The court below, after instructing the jury that the defendants on trial upon an indictment for murder are presumed to be innocent until proven guilty beyond a reasonable doubt, proceeded as follows: “A reasonable doubt is that state of a case, which after the entire comparison and consideration of all the evidence, leaves the minds of the jurors in that condition that they cannot feel an abiding conviction, to a moral certainty, of the truth of the charge. The doubt must not be vague and shadowy. Absolute certainty is rarely attainable and is never required. If the evidence is such that a man of prudence ivould act upon it in his own affairs of the greatest importance, then there cannot remain a reasonable doubt within the meaning of the law." The defendants excepted to so much of the instruction as is italicized.

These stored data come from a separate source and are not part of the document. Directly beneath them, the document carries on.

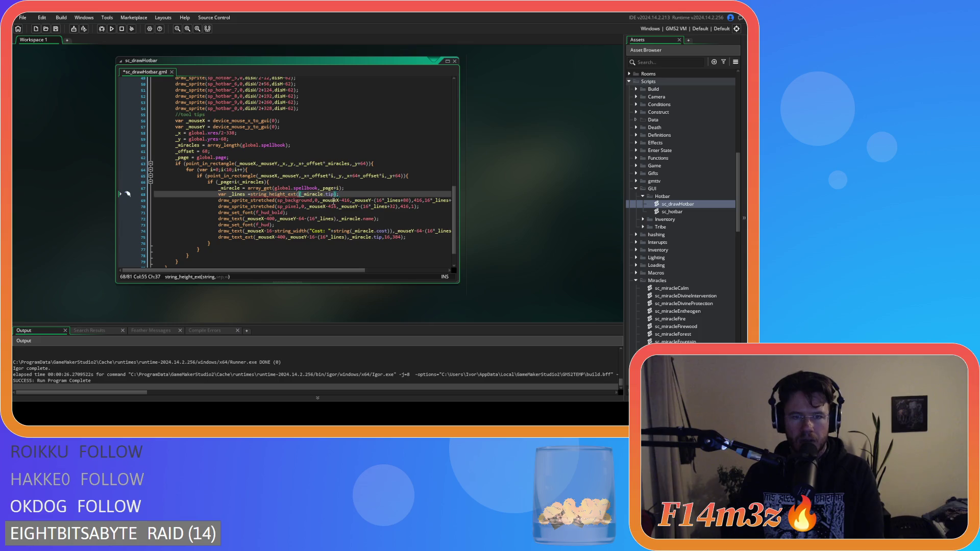
pyautogui.press('Right')
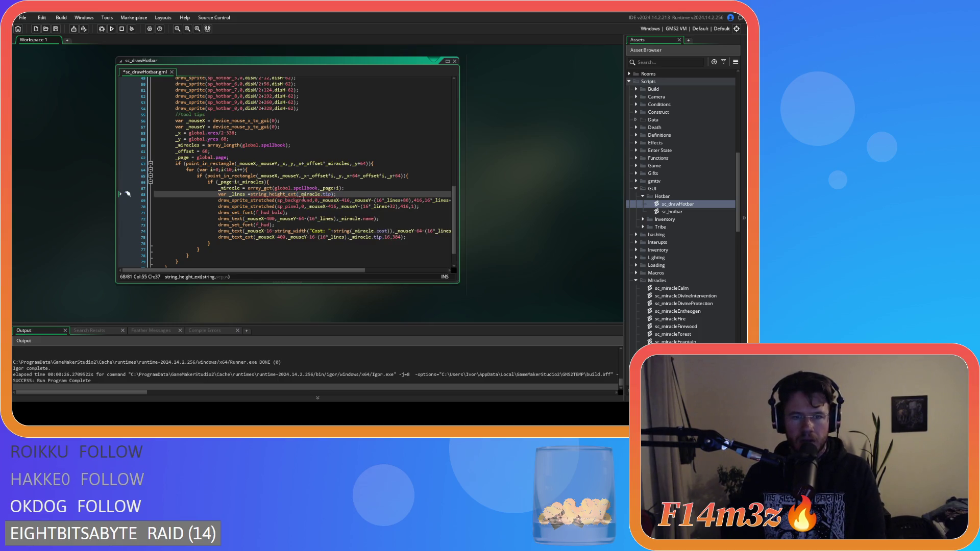
pyautogui.click(332, 194)
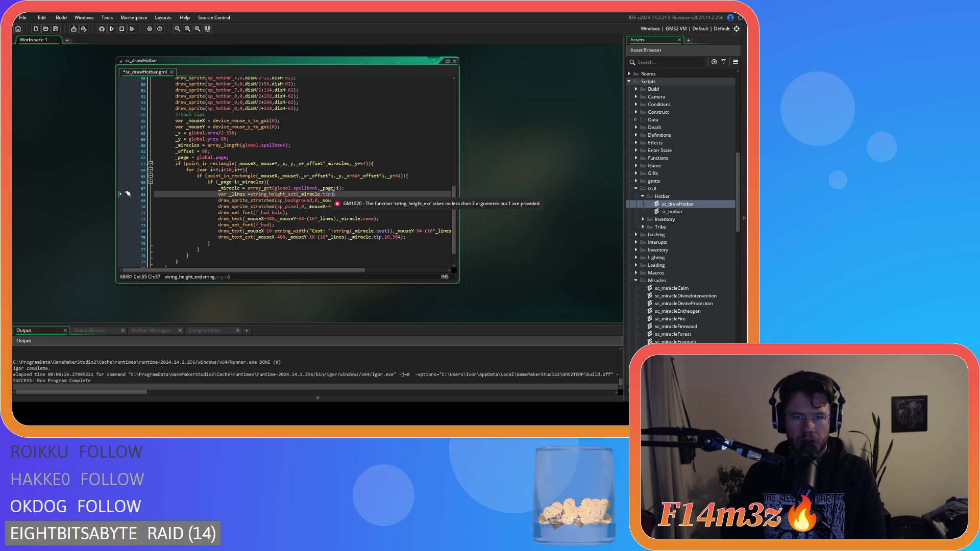
pyautogui.write(',')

I do not understand the Attorney-General to claim in argument here that the latter portion of the instruction can be supported. In People v. Brannan, 47 Cal. 96, the jury had been told that they might convict, if “satisfied of the guilt of the defendant to such a moral certainly as would influence the minds of the jury in the important affairs of life." We held the instruction in that case erroneous, because it required nothing more than a mere preponderance of evidence to work a conviction of the prisoner. I do not perceive *374any substantial difference between the instruction considered in that case and the one under consideration in this case, and the views we then expressed upon the point I think decisive of this appeal. It is certainly a mistake to say that there cannot remain a reasonable doubt when even the evidence is such “that a man of prudence luould act upon it in his oion affairs of the greatest importance.”
“Men frequently act in their own grave and important concerns (said the Court of Appeals of Kentucky) without a firm conviction that the conclusion upon which they proceed to act is correct; but having deliberately weighed all the facts and circumstances known to them, they form a conclusion upon which they proceed to act, although they may not be fully convinced of its correctness. But this degree of certainty is wholly insufficient to authorize a verdict of guilty in a criminal case. In such a case the jury should be fully convinced of the correctness of their conclusion that the prisoner was guilty, and that conviction should be so clear and strong as to exclude from their minds all reasonable doubt that their conclusion was correct.” (Jane, a slave, v. Commonwealth, 2 Metcalf, 30.) In that case the jury had been instructed that if they should conclude, from the facts and circumstances proven, “that there is that degree of certainty in the case, that they would act on it in their own grave and important concerns, that is the degree of certainty which the law requires, and which will justify and warrant them in returning a verdict of guilty.” (See also State v. Oscar, 7 Jones R., N. C. 305.)
Judgment reversed and cause remanded for a new trial.